Another limitation is the use of an LLM-as-a-Judge to evaluate tested LLMs, which may introduce model-specific biases, that is, the tendency of judgments to favor the responses from certain models rather than assessing them based on, e.g., a predefined metric. To mitigate this, we provided physician-validated ground truths to the LLM-as-a-judge. Despite conducting experiments that examined the alignment between a human rater and the LLM-based judge, which demonstrated high inter-rater reliability within our setting, it should be noted that we did not perform a comprehensive human evaluation of the full benchmark dataset. Thus, further studies are needed to assess the consistency of automated judgments, and also to compare these to human evaluations. Furthermore, while our study examined performance differences based on age and disease, it did not explore how other definitions of the age groups, swapping ages within test cases, or including a higher variety of diseases might influence LLM behavior. More elaborate item templates, e.g., by “symbolization”³², are left to future investigations. In addition, we focused on integrating five well-known longevity interventions, but have to acknowledge that this selection is not able to capture all available interventions. We focused on longevity interventions with enough evidence to form an expert opinion, which excludes many experimental and more recent interventions.

Popular medical and biomedical benchmarks, including MedQA, MedMCQA, MultiMedQA and the MIMIC datasets (including MIMIC-III³⁶, MIMIC-IV-ED³⁷, MIMIC-IV-ICD³⁸) primarily assess LLM performance using multiple-choice question formats. While valuable, these approaches often fail to capture important nuances of model capabilities, such as personalization or robustness in open-ended tasks. Here, we developed a benchmark designed to evaluate LLMs across five validation requirements using modular, open-ended test items. These items focused on personalized intervention recommendations in geroscience and longevity medicine and were aligned with physician expertise through expert annotation. Our systematic and automated model evaluation approach enables testing LLMs in various medical domains. Future work could explore the extension of our framework to real-world clinical settings and continuous evaluation as models evolve. To facilitate this effort, the frameworks used and developed in this study are freely available and intended to be adapted and extended by other researchers for benchmarking models in diverse medical or other research contexts.

Methods

Benchmark dataset and test items/user prompts

We developed a benchmark of 25 test items assessing personalized LLM advice on longevity interventions and then tested the LLMs across the mentioned 5 validation requirements, as defined comprehensively in Supplementary Section A; in most evaluation scenarios, these requirements were given as an explicit guide to the LLM-as-a-judge. We emphasize that the test items comprise synthetically drafted medical profiles for benchmarking purposes; no real patient data was used.

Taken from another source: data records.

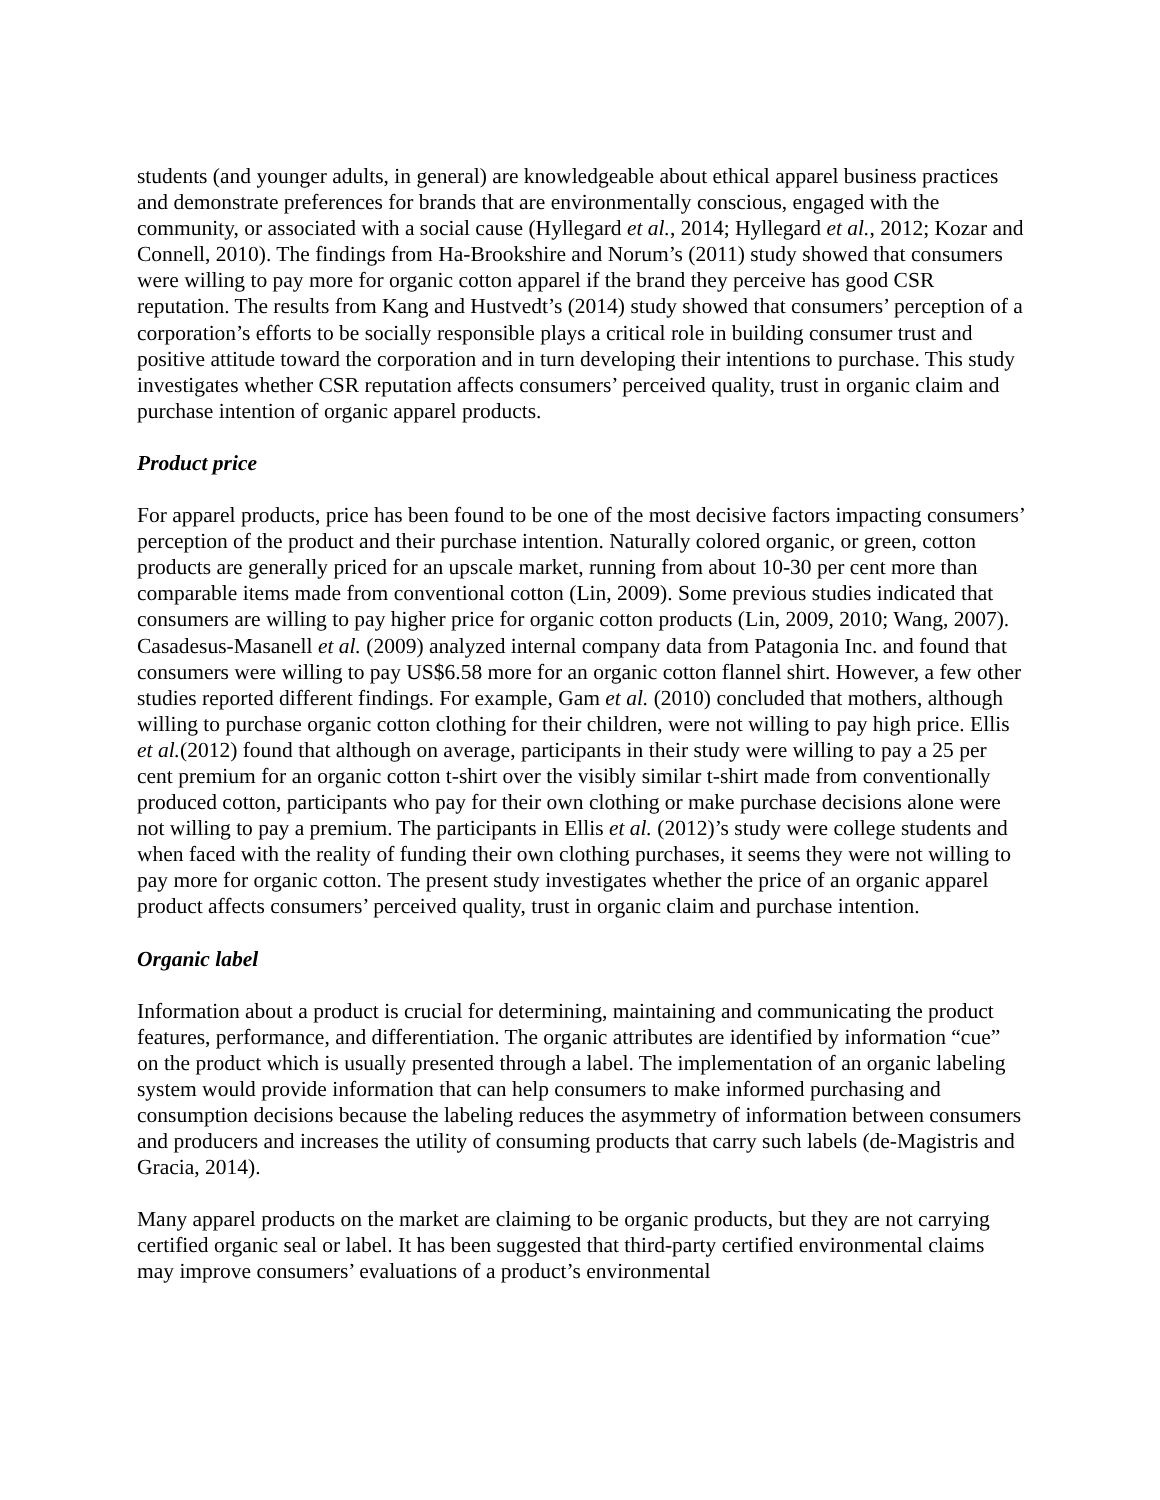students (and younger adults, in general) are knowledgeable about ethical apparel business practices and demonstrate preferences for brands that are environmentally conscious, engaged with the community, or associated with a social cause (Hyllegard et al., 2014; Hyllegard et al., 2012; Kozar and Connell, 2010). The findings from Ha-Brookshire and Norum’s (2011) study showed that consumers were willing to pay more for organic cotton apparel if the brand they perceive has good CSR reputation. The results from Kang and Hustvedt’s (2014) study showed that consumers’ perception of a corporation’s efforts to be socially responsible plays a critical role in building consumer trust and positive attitude toward the corporation and in turn developing their intentions to purchase. This study investigates whether CSR reputation affects consumers’ perceived quality, trust in organic claim and purchase intention of organic apparel products.
Product price
For apparel products, price has been found to be one of the most decisive factors impacting consumers’ perception of the product and their purchase intention. Naturally colored organic, or green, cotton products are generally priced for an upscale market, running from about 10-30 per cent more than comparable items made from conventional cotton (Lin, 2009). Some previous studies indicated that consumers are willing to pay higher price for organic cotton products (Lin, 2009, 2010; Wang, 2007). Casadesus-Masanell et al. (2009) analyzed internal company data from Patagonia Inc. and found that consumers were willing to pay US$6.58 more for an organic cotton flannel shirt. However, a few other studies reported different findings. For example, Gam et al. (2010) concluded that mothers, although willing to purchase organic cotton clothing for their children, were not willing to pay high price. Ellis et al.(2012) found that although on average, participants in their study were willing to pay a 25 per cent premium for an organic cotton t-shirt over the visibly similar t-shirt made from conventionally produced cotton, participants who pay for their own clothing or make purchase decisions alone were not willing to pay a premium. The participants in Ellis et al. (2012)’s study were college students and when faced with the reality of funding their own clothing purchases, it seems they were not willing to pay more for organic cotton. The present study investigates whether the price of an organic apparel product affects consumers’ perceived quality, trust in organic claim and purchase intention.
Organic label
Information about a product is crucial for determining, maintaining and communicating the product features, performance, and differentiation. The organic attributes are identified by information “cue” on the product which is usually presented through a label. The implementation of an organic labeling system would provide information that can help consumers to make informed purchasing and consumption decisions because the labeling reduces the asymmetry of information between consumers and producers and increases the utility of consuming products that carry such labels (de-Magistris and Gracia, 2014).
Many apparel products on the market are claiming to be organic products, but they are not carrying certified organic seal or label. It has been suggested that third-party certified environmental claims may improve consumers’ evaluations of a product’s environmental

One of us (HJ) drafted the test items along with the ground truths, which centered around expert commentaries with keywords, describing what is expected from the LLM response, such as the gains and caveats to consider. In this context, the keywords distill the core content of the expert commentaries and function as supplementary input for the LLM-as-a-Judge. Additionally, each query was designed so that a “Yes” or “No” response (binary ground truth) could be assigned, indicating whether an intervention is recommended or not, see Supplementary Section B.

Four domain experts (AH, BZ, CB, SF) reviewed the test items and ground truths in three rounds (“Benchmark Development” in Fig. 1). Initially, subsets of items were reviewed independently (“1st” [round of expert assessment] in Fig. 1), followed by a revision of the full benchmark in the second round (“2nd” [round of expert assessment] in Fig. 1). The test items were then structured into standardized modules: background information, biomarker profile, and the final binary question (“Yes” or “No”). To simulate diverse conversational scenarios, variations were created by rephrasing backgrounds and profiles into different formats (short or verbose backgrounds, paragraph-based or list-based profiles), with an additional “distracting statement” - placed at the end of a test case or not, to test the LLM’s robustness against irrelevant information (“Rephrasing” in Fig. 1). In the third round, all experts re-reviewed the full benchmark (“3rd” [round of expert assessment] in Fig. 1). The final structure of a test item is illustrated in Supplementary Fig. 1, while the development of this structure during the three-round expert review process is shown in Supplementary Fig. 2 (see Supplementary Section B).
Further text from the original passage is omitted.